Professional Fighters League MMA event in 2018

The PFL 8 mixed martial arts event for the 2018 season of the Professional Fighters League was held on October 5, 2018, at the Ernest N. Morial Convention Center in New Orleans, Louisiana.

==Background==
The event was the eighth of the 2018 season and marked the start of the playoffs.

Philipe Lins was expected to face Valdrin Istrefi in a playoff bout at this event, however, Istrefi was removed due to injury and replaced by the highest ranked alternate on the undercard, Caio Alencar. As a result, Alencar's original opponent of Mike Kyle was paired with Mo De'Reese in a bout to determine a new alternate.

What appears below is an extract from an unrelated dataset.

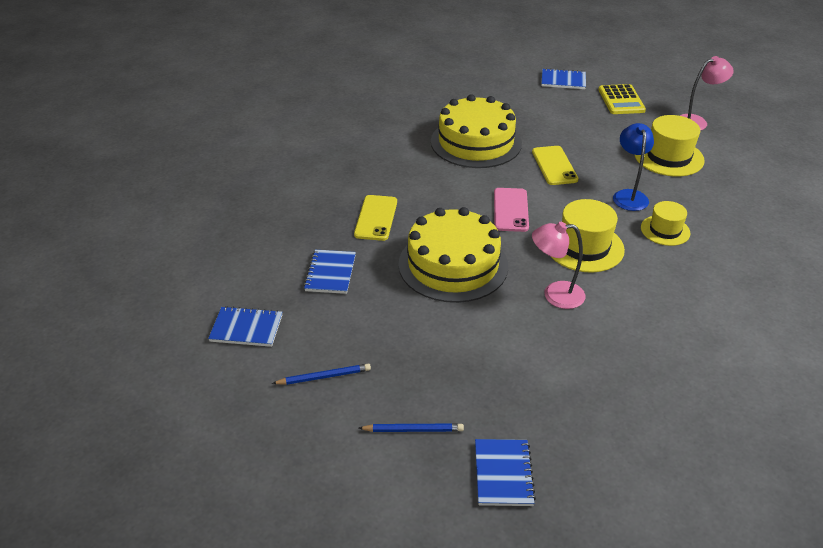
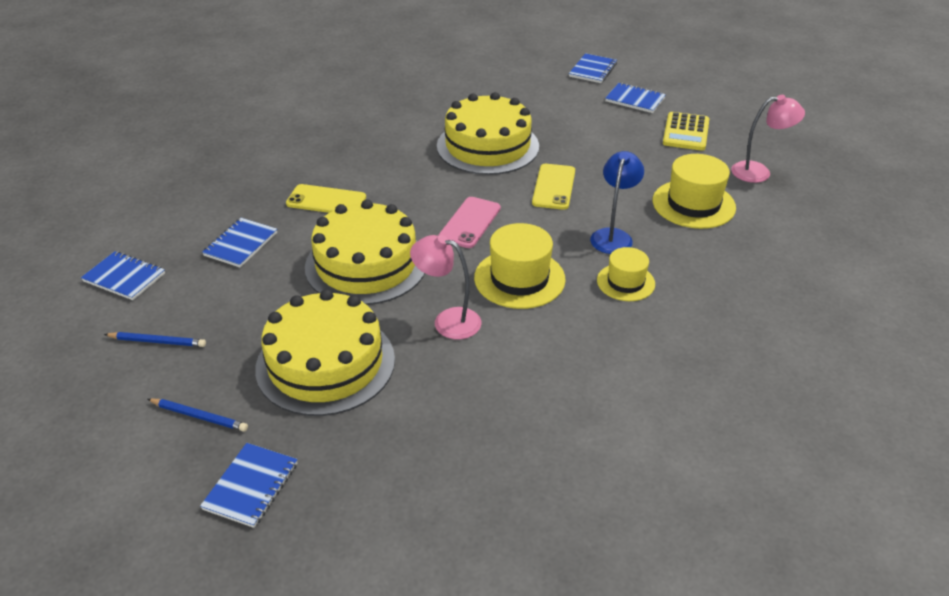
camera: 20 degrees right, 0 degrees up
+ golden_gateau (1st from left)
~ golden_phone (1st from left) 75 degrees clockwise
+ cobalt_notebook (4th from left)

Timur Valiev was expected to face Alexandre de Almeida in a playoff bout at this event, however, Valiev was removed due to injury and replaced by the highest ranked alternate on the undercard, Jumabieke Tuerxun. As a result, Tuerxun's original opponent of Marcos Galvão was set to face Jeremy Kennedy in a bout to determine a new alternate. However, on the day of the event Kennedy dropped out due to undisclosed reasons, and so Galvao was automatically pushed forward as the new alternate instead.